Vaughn lets go of his mother's breast, appears totally satisfied for a split second, then bunches up his face in distress.
"Burp alert." Tracy hoists him over her shoulder and starts patting his back in time to the music.
What's actually bugging Fern is her own dead standstill in this great flutter of rearrangement. It seems she should be able to come up with some large, surprising event of her own. Instead, in place of actually being able to create a dramatic future for herself, she has become adept at making up one to suit the occasion or questioner. On the spot she can spin out to whomever — her mother or father or the head of the Anthro Department at school, or Turner, the therapist her parents had her seeing for a while — some detailed plan for the next few crucial years. She likes school but has no idea what she will do with all this education. She bluffs by putting together a full-color package featuring grants and fellowships and grad school programs and field study semesters on this island or in that remote mountain village.

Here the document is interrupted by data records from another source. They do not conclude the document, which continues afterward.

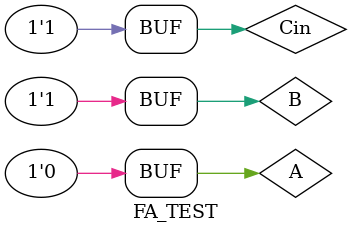
<source format=v>
`timescale 1ns / 1ps


module FA_TEST;

	// Inputs
	reg A;
	reg B;
	reg Cin;

	// Outputs
	wire S;
	wire Cout;

	// Instantiate the Unit Under Test (UUT)
	FA uut (
		.A(A), 
		.B(B), 
		.Cin(Cin), 
		.S(S), 
		.Cout(Cout)
	);

	initial begin
		// Initialize Inputs
		A = 0;
		B = 0;
		Cin = 0;

		// Wait 100 ns for global reset to finish
		#100;
      A = 1;
		B = 1;
		Cin = 1;

		// Wait 100 ns for global reset to finish
		#100;
		A = 0;
		B = 1;
		Cin = 0;

		// Wait 100 ns for global reset to finish
		#100;
		A = 0;
		B = 1;
		Cin = 1;

		// Wait 100 ns for global reset to finish
		#100;
		// Add stimulus here

	end
      
endmodule


</source>
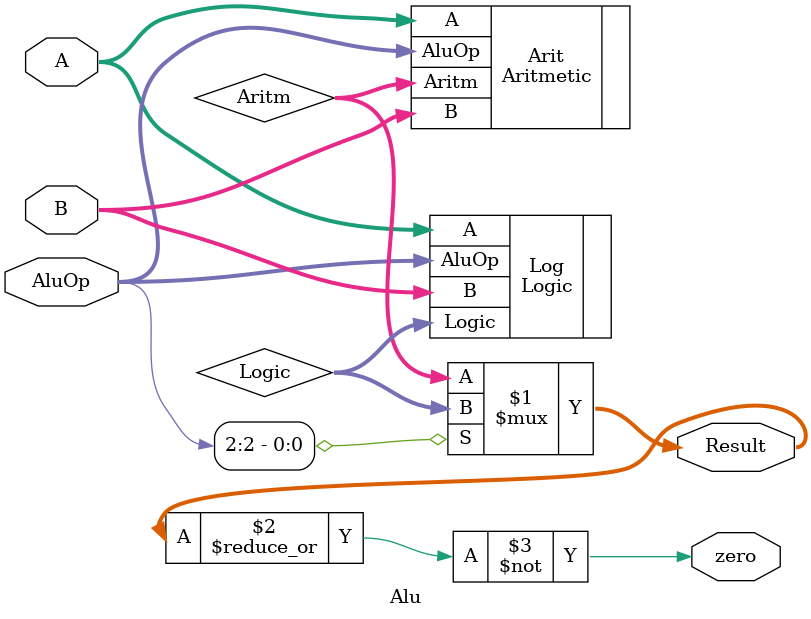
<source format=v>
module Alu (A,B,AluOp,Result,zero);
  input [31:0] A,B;
  input [3:0] AluOp;
  output [31:0] Result;
  output zero;
  wire [31:0] Logic,Aritm;

  //Modulo Aritmetic aqui se hace el add , sub y slt 
  Aritmetic Arit (.A(A),
               .B(B),
               .AluOp(AluOp),
               .Aritm(Aritm)
               );

  //Modulo Logic aqui se hace el and, or, nor, xor 
  Logic Log (.A(A),
           .B(B),
           .AluOp(AluOp),
           .Logic(Logic)
           );

  // El Result depende de del segundo bit mas significativo si es 0 sabemos que ejecutaremos el modulo Aritmetic pero sino ejecutaremos el modulo Logic 
  assign Result = AluOp[2]? Logic : Aritm;
  
  //El zero se prende cuando todos los digitos del result son ceros y para asegurarnos de eso hacemos un or entre todos los bits del Result 
  //se niega porque el or entre todos los bits del Result si todos son ceros seria 0 y queremos q la salida sea 1 .
  assign zero = ~(| Result);

endmodule

</source>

Her line lately is that she wants to study the Nenets, an Arctic tribe in Siberia, some of whom are reindeer herders adhering to a lifestyle so primitive they wear clothes made of reindeer skins and live in reindeer skin teepees, make nearly everything they need, and spurn all modern conveniences except ceramic teacups. They have the narrowest worldview imaginable. A Nenets proverb, for instance, is: "If you don't eat warm blood and fresh meat, you are doomed to die on the tundra." The Nenets play into Fern's fantasies of being in a much simpler situation, a place of limited expectations.

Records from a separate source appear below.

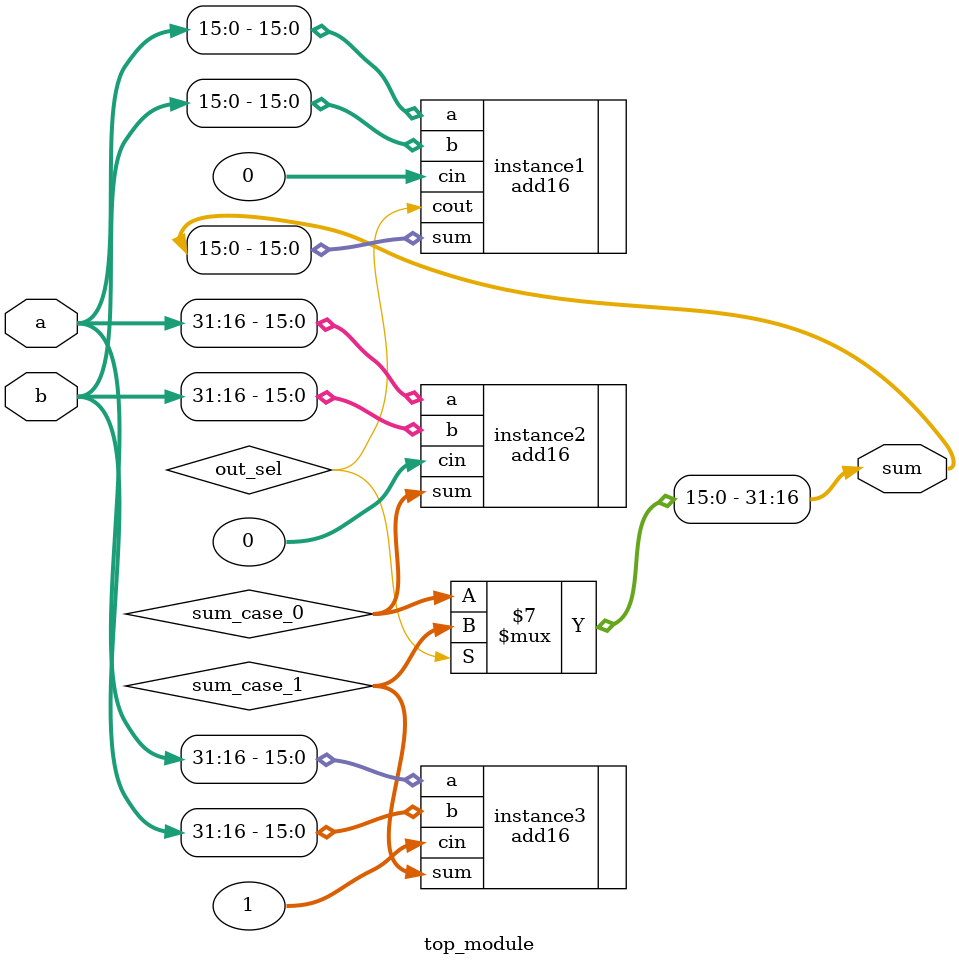
<source format=v>

module top_module(
    input [31:0] a,
    input [31:0] b,
    output [31:0] sum
);
    wire out_sel;
    wire [15:0] sum_case_0;
    wire [15:0] sum_case_1;

    add16 instance1 (.a(a[15:0]), .b(b[15:0]), .cin(0), .sum(sum[15:0]), .cout(out_sel));
    add16 instance2 (.a(a[31:16]), .b(b[31:16]), .cin(0), .sum(sum_case_0));
    add16 instance3 (.a(a[31:16]), .b(b[31:16]), .cin(1), .sum(sum_case_1));

    always @(*) begin
        if (out_sel == 1'b0)
            sum[31:16] = sum_case_0;
        else
            sum[31:16] = sum_case_1;
        
    end
endmodule
</source>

She stretches off the mattress onto the floor to uncover the clock from beneath a pile of Tracy's clothes, then gives Lucky a little massage on his chest. "Can you keep Lucky for the rest of the afternoon? I have to go to work. I'm on from four to eight tonight. Rush hour. Right after they run the infomercial."
Vaughn curls up as though squeezing the sleep out of his body, pulling his legs and arms in, then pushing them out again. He smiles and explodes with something that sounds like "pow!" and becomes once again center of all the attention in the room. Even Lucky rallies. He gets up on his feet to stand quietly watching the baby for his next surprise.

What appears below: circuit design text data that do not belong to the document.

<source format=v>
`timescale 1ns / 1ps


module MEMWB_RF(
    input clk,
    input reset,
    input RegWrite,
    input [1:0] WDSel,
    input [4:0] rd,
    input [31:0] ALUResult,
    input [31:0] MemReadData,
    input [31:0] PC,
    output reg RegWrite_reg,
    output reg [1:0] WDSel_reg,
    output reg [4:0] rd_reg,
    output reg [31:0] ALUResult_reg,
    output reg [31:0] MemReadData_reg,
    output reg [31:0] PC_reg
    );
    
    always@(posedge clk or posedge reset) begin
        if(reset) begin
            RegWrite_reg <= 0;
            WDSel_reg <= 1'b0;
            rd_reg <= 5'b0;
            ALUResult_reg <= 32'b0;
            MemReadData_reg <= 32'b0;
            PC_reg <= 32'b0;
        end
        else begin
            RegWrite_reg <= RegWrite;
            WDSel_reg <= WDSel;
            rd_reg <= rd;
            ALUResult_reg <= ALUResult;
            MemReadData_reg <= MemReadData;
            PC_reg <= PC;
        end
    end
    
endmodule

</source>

It occurs to Fern that Vaughn's needs will be rapidly changing and expanding. Soon he'll be tottering around, rummaging through danger-packed cabinets. Then he'll have to be placed in preschool and go to summer oboe camp and get expensive braces on his teeth, and then in spite of all the attention and concern of the adults around him, he'll do something brainless like inhale air freshener on a dare, or steal a car. Or flunk out of a decent college and have to finish up at someplace nobody ever heard of in Ohio. But then he'll get it all together and find some niche in the universe. His own pattern of connect-the-dots. It's hard to imagine; all of this seems remote as another galaxy on this still summer day that smells like lawn and tomatoes and seems as though it could hold itself in place forever.
"What do you think he's smiling about?" Tracy says, giving up her index finger to Vaughn's grip. "What can a baby's dreams be? What can he know yet?"
"He knows he's a miracle," Fern says, putting her face close to his head, which smells like powder and sweat and is covered in thick dark brown hair like a cheap toupee. Everyone says he'll lose this, but so far he hasn't. "He's thinking, So far, so good. He's resting on his laurels."